Когда мы уезжали из Киева и вещи уже были уложены, мама сказала, стоя посреди пустой комнаты: «Зачем мы едем! Даже стены плачут…» Я посмотрела на стены и не увидела, как они плачут. Мы ехали в теплушке. Мы — это наша семья и все актеры папиного театра. Актеры и студийцы. На станции Казатин к нам в теплушку ворвались польские легионеры . Меня из высокой теплушки швырнули на рельсы. Тогда же на моих и маминых глазах расстреляли моего отца. Помню ясно полет пули, почему‑то мохнатой, как шмель.

Еще среди самых страшных и четких воспоминаний: ночь (того же дня). Меня впихнули в санитарный поезд и усадили в тамбуре возле окошка на свернутый тюфяк. Из этого окошка я вижу подводу, полную стонущих и кричащих людей. Кто‑то ходит вокруг нее с фонарем, то и дело поднимает его. Свет на секунду выхватывает отдельные фигуры. То было в 1920 г. 27 апреля.

К зиме мы добрались до Москвы. Под Москвой в Петровском парке — санаторий. для душевно больных . Туда кое‑как устроили мою маму вместе со мной. Добрая русская врачиха Вера Петровна живет со своим сыном напротив. Она часто навещает нас. Мама больна. Я все время голодна и запугана. Прошлым летом, до того, как мы выбрались из Украины, до того, как пришли красные , мы прятались в разных местах, и мне было велено молчать. Ведь я говорила на идиш, и это бы нас выдало.

 

1921–22 гг. МОСКВА.

Большая Дмитровка. Здесь мы жили примерно полтора года. Это был дом бывшей гостиницы. Кто там только ни жил! Мы занимали большой «номер». Его одно окно выходило на Салтыковский переулок , куда мама посылала меня «гулять». Зимой я очень неохотно гуляла, так как была плохо одета и страшно мерзла. Мама выглядывала через форточку и подбадривала меня, обещая вскоре позвать домой. Большим развлечением во время этих прогулок был для меня театр Зимина  напротив. На его стенах были замечательные цветные изображения к сказке Пушкина «Золотой петушок». Картины были в человеческий рост, а может и еще больше.

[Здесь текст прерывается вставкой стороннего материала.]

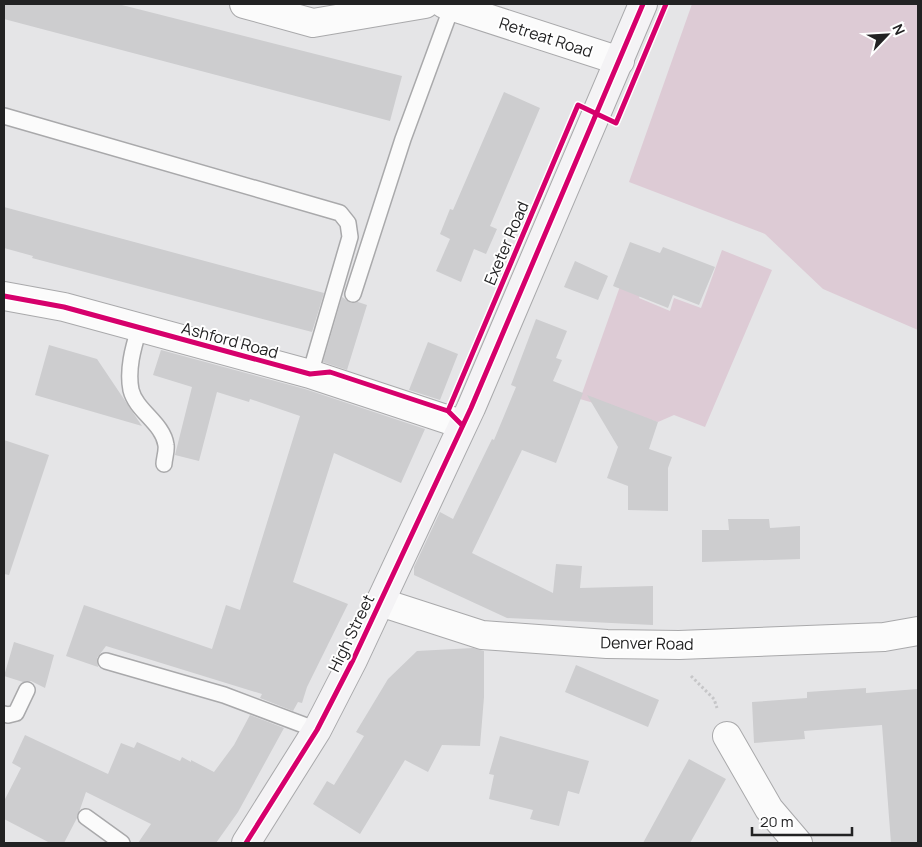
<svg xmlns="http://www.w3.org/2000/svg" width="922" height="847" font-family="Manrope,sans-serif">
	<style>
		.green { fill: #ddcbd5 }
		.building { fill: #cdcdcf }
		.lines { fill: none; stroke-linecap: round; stroke-linejoin: round }
		.lane-casing { stroke: #a9a9ab; stroke-width: 18 }
		.street-casing { stroke: #a9a9ab; stroke-width: 30 }
		.secondary-casing { stroke: #a9a9ab; stroke-width: 30 }
		.path { stroke: #c6c6c8; stroke-width: 3; stroke-dasharray: 2.5 2.5; stroke-linecap: butt }
		.lane { stroke: #fbfbfb; stroke-width: 15 }
		.street { stroke: #fbfbfb; stroke-width: 28 }
		.secondary { stroke: #f4f3f5; stroke-width: 28 }
		.cycleway-casing { stroke: #fff; stroke-width: 8 }
		.cycleway { stroke: #d6006c; stroke-width: 5 }
		.labels { text-anchor: middle; dominant-baseline: central; stroke-width: 4; stroke-linejoin: round; paint-order: stroke }
		.street-label { font-size: 16px; fill: #222223; stroke: #fff }
	</style>
	<rect width="100%" height="100%" fill="#e5e5e7"/>
	<path class="green" d="M692 4H918V330L823 289 765 234 629 182Z
		M722 250 772 270 705 427 674 415 658 422 580 399 624 275 644 282 639 298 670 311 674 298 701 308Z"/>
	<path class="building" d="M4 4H118L402 76 390 121 4 19Z
		M504 92 540 108 490 226 497 229 486 254 474 249 461 282 436 271 450 239 440 234 450 209 453 210Z
		M4 207 324 293 312 332 32 258 33 256 4 248Z
		M630 242 660 253 663 247 715 267 699 305 673 295 668 308 613 286Z
		M575 261 608 276 598 300 564 287Z
		M342 297 351 303 358 302 367 305 347 370 323 362Z
		M536 319 567 331 556 358 562 360 553 381 583 393 556 463 522 450 472 553 553 593 556 564 582 566 580 588 653 586V625L507 618 414 575V567L440 512 453 519 492 439 494 440 516 387 511 385Z
		M428 342 458 354 440 400 409 390Z
		M49 345 97 359 142 426 35 395Z
		M161 350 305 389 425 429 401 483 334 453 293 582 348 604 307 687 302 703 298 702 293 711 260 698 262 694 106 646 97 658 98 667 66 656 84 605 212 649 226 605 240 610 300 416 250 399 249 402 217 392 199 461 175 455 192 387 153 375Z
		M587 395 658 422 649 449 672 457 668 468V511L628 510V486L607 478 618 447Z
		M4 440 49 455 9 575 4 574Z
		M728 519H769L770 528 800 526V559L702 562V530H729Z
		M14 642 54 655 45 688 31 681 23 682 4 676Z
		M473 648 484 651V697L480 746 442 745 428 772 405 760 360 834 313 804 327 781 334 785 364 736 356 732 388 679 417 651Z
		M576 665 659 700 648 727 565 692Z
		M866 688V693L918 689V843H891L882 725 804 731 805 739 754 743 752 702 807 698V692Z
		M250 715 284 728 238 812 216 843H138L151 824 86 792 77 818 64 843H50L4 819V801L21 768 12 763 25 735 108 774 121 743 134 748 137 742 180 761 182 757 191 762V760L214 772 234 745Z
		M500 736 589 761 579 794 568 791 559 826 530 819 533 810 489 799 494 775 489 774Z
		M689 759 726 779 690 843H643Z"/>
	<g class="lines">
		<defs>
			<path id="lane" d="M4 116 340 213 348 223 350 237 310 374
				M353 294 403 139 452 6
				M139 329C133 348 127 370 131 390 136 411 163 423 166 445 167 451 164 459 164 464
				M106 661 224 695 317 730
				M4 714 8 715 16 713 27 690
				M86 817 122 843"/>
			<path id="street" d="M244 4 313 23 425 4
				M444 4 620 61
				M4 296 64 307 310 374 461 424
				M380 602 482 635 607 644 679 645 884 637 918 631
				M727 736 769 809 798 843"/>
			<path id="secondary" d="M246 843 317 730 353 660 471 408 643 4"/>
		</defs>
		<use href="#lane" class="lane-casing"/>
		<use href="#street" class="street-casing"/>
		<use href="#secondary" class="secondary-casing"/>
		<path class="path" d="M691 676 714 699 717 708"/>
		<use href="#lane" class="lane"/>
		<use href="#street" class="street"/>
		<use href="#secondary" class="secondary"/>
		<defs>
			<path id="cycleway" d="M4 296 64 307 310 374 330 372 448 411 461 424
				M448 411 578 105 616 123 666 4
				M246 843 317 730 353 660 471 408 643 4"/>
		</defs>
		<use href="#cycleway" class="cycleway-casing"/>
		<use href="#cycleway" class="cycleway"/>
	</g>
	<g class="labels">
		<g class="street-label">
			<text transform="translate(546 37) rotate(18)">Retreat Road</text>
			<text transform="translate(506 243) rotate(-67)">Exeter Road</text>
			<text transform="translate(230 340) rotate(15)">Ashford Road</text>
			<text transform="translate(351 633) rotate(-64)">High Street</text>
			<text transform="translate(647 643) rotate(1)">Denver Road</text>
		</g>
	</g>
	<rect width="922" height="847" fill="none" stroke="#222223" stroke-width="10"/>
	<g transform="translate(887 35) rotate(65)" stroke="#ffffff" stroke-width="4" paint-order="stroke">
	<path d="M0-4L9 19L0 12L-9 19Z" fill="#222223"/>
	<text y="-8" font-size="14" font-weight="bold" text-anchor="middle" fill="#222223">N</text>
	</g>
	<path d="M752 827v8h100v-8" fill="none" stroke="#222223" stroke-width="2.5"/>
	<text x="760" y="827" font-size="15" fill="#222223" stroke="#ffffff" stroke-width="4" paint-order="stroke">20 m</text>
</svg>
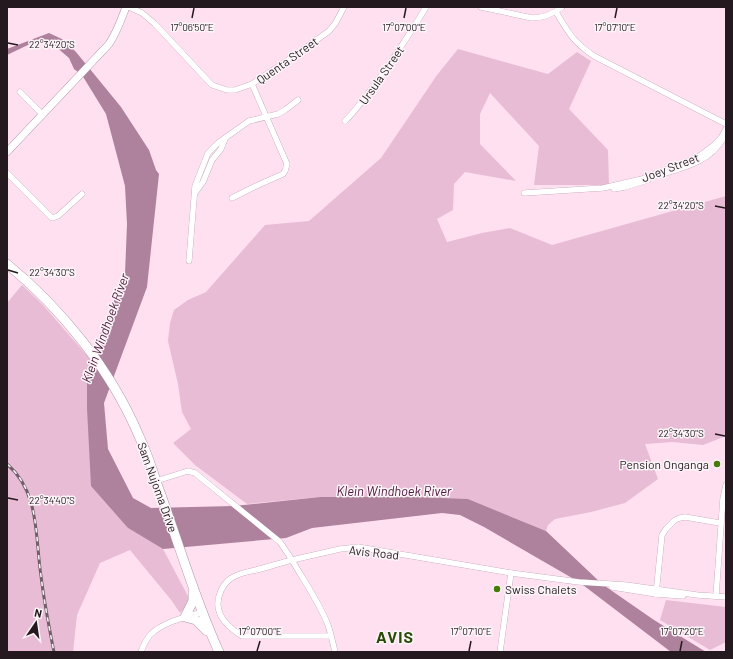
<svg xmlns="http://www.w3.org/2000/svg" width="733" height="659" viewBox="0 0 733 659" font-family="Barlow,sans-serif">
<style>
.green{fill:#e8bcd5}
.water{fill:#ae819c}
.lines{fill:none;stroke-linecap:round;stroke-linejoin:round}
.minor-casing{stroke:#b194a4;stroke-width:6}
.tertiary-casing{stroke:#b194a4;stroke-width:8}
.trunk-casing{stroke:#b194a4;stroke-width:10}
.minor{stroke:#fff;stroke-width:5.5}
.tertiary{stroke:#fff;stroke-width:7}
.trunk{stroke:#fff;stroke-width:9}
.rail-casing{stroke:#715f69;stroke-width:3}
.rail{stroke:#fbf5f8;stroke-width:1.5;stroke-dasharray:4.5;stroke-linecap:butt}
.ticks{fill:none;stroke:#24191f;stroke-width:1.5}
.poi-dot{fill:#467a09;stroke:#fbf5f8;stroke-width:1.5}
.labels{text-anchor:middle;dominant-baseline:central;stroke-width:3;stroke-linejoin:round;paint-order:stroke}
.street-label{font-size:12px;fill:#24191f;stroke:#fbf5f8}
.poi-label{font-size:12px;fill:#24191f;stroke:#fbf5f8;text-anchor:end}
.water-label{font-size:13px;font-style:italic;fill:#4f183d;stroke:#fbf5f8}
.district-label{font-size:16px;font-weight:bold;letter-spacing:1px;fill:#294a05;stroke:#fbf5f8}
.ticks-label{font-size:10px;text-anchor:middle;fill:#24191f;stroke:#fbf5f8;stroke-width:3;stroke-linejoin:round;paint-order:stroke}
</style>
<rect width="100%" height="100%" fill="#ffe0f1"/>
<!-- green -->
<g class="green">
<path d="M458,49L548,74L577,52L591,61L569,109L608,150L609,185H534L539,146L490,93L480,114V144L516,181L465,172L454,184L453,210L437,219L447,242L482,233L510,228L552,245L726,196V436L703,445L672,442L645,444L658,479L625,503L591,512L555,519L548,525L546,531L468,499L320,497L247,504L195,465L173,443L191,429L182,412L178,384L168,341L170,323L174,310L188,300L206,292L265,225L309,221L381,158L437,75Z"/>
<path d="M22,285L43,305L90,359L87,378L128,528L163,549L189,598L185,607L180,613L172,601L130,550L100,563L77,615L73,652H7V303Z"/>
<path d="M666,600L726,607V642L710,650L660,620Z"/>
</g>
<!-- water -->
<path class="water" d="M49,33L64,40L76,52L121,107L149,150L156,170L159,174L147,287L104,403L108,449L133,498L151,508L234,506L320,497H414L468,499L546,531L602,584L654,620L706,652H671L579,582L484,527L460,515L442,513L312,528L286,538L163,549L128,528L91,486L87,408V378L90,359L125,274L127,224L125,186L106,114L82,75L74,69L69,58L55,46L42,42L30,44L7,55V49Z"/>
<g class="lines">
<!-- minor casing -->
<g class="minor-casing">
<g id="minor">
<path d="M129,7L142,13L155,24L212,85L227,90H235L252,84L294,56L329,31L335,24L344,7"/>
<path d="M481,7L532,18C543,18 553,14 562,7"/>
<path d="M556,12C568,32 574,43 594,56L726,124"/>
<path d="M20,92L43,115"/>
<path d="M345,121C363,103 376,82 391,62C403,43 415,26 426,7"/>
<path d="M7,173L52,218L58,216L82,194"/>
<path d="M663,174C686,167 710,161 723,139"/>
<path d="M614,189L625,187L648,180"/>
<path d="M195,193L203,182L212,160L221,149L225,139"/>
<path d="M524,193L603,188L642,179L698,157L713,146L721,138L726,129"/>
<path d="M232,198L256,186L283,174L285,171L287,164L252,84"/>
<path d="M189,261L195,186L208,153L218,143L249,121L278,114L285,110L298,100"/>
<path d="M156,481L188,471L195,473L280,542L292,560L340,549L358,547L511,573L579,582L626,585L697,595L726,597"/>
<path d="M612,587L656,594L683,596"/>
<path d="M656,594L662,535L666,529L675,520L680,518L685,517L720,523"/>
<path d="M716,596L723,498L726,485"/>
<path d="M331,636H242C231,629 219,619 218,606C217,596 223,584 230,579C238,573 248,572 256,570C268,567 280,563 292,560C304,581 319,602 328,625C331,634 333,643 335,652"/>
<path d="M141,652C143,646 146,640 150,635C163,622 185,617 202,612"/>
<path d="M500,652L511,573"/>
</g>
</g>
<!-- tertiary casing -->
<g class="tertiary-casing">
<path id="tertiary" d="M7,152L109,44C117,32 121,20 126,7"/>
</g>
<!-- trunk casing -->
<g class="trunk-casing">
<g id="trunk">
<path d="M7,264C62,309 111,370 139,436C146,451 152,468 157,484C178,540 194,598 219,652"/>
<path d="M193,593V601L185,617L196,620L207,631"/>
</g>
</g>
<!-- minor -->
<use href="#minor" class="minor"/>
<!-- tertiary -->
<use href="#tertiary" class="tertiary"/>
<!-- trunk -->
<use href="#trunk" class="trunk"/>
<!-- rail casing -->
<g class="rail-casing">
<path id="rail" d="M7,464C40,492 35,537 41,576C44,601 49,627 54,652"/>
</g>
<!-- rail -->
<use href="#rail" class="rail"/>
</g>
<!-- ticks -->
<path class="ticks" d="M192,18L194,8M404,18L406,8M615,18L617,8M8,43L18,45M715,206L725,208M8,270L18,273M715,434L725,436M8,498L18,500M257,651L260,641M469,651L471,641M680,651L682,641"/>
<!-- markers -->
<g class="poi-dot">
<circle cx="717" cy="464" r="4"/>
<circle cx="497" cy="589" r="4"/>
</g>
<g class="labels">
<!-- street labels -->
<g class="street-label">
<text transform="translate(287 60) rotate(-35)">Quenta Street</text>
<text transform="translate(381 75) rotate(-55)">Ursula Street</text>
<text transform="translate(670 167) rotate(-21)">Joey Street</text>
<text transform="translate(158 487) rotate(70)">Sam Nujoma Drive</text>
<text transform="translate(374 552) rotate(6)">Avis Road</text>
</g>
<!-- poi labels -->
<g class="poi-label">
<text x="709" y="464">Pension Onganga</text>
<text x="505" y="589" text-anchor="start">Swiss Chalets</text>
</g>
<!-- water labels -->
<g class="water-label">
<text transform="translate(105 328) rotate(-70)">Klein Windhoek River</text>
<text x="394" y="491">Klein Windhoek River</text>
</g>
<!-- district labels -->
<g class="district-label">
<text x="395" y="636">AVIS</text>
</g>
</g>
<g class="ticks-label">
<text x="192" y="31">17°06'50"E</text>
<text x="404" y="31">17°07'00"E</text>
<text x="615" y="31">17°07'10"E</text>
<text x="52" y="48">22°34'20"S</text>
<text x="681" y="209">22°34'20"S</text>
<text x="52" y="276">22°34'30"S</text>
<text x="681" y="437">22°34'30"S</text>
<text x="52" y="504">22°34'40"S</text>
<text x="260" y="635">17°07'00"E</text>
<text x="471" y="635">17°07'10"E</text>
<text x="682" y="635">17°07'20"E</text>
</g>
<!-- border -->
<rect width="733" height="659" fill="none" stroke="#24191f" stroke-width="16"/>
<!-- north arrow -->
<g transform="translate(36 623) rotate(13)" stroke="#fbf5f8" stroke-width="3" paint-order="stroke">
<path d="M0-3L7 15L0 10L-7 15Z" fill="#24191f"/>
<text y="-6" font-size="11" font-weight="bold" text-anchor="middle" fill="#24191f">N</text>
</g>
</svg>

С нами вместе жили мамина старая подруга Малкелэ с мужем и с сыном. Все мы жили как одной семьей. Вместе голодали и холодали, и делились всем тем, что удавалось раздобыть. (Тогда уже жил с нами мой будущий отчим .) Меня и Давидку, сына Малкелэ, приняли в школу Гнесиных . Я хорошо успевала.

 

1923 г. ДЕРЕВНЯ ИВАНЬКОВО  (Подмосковье).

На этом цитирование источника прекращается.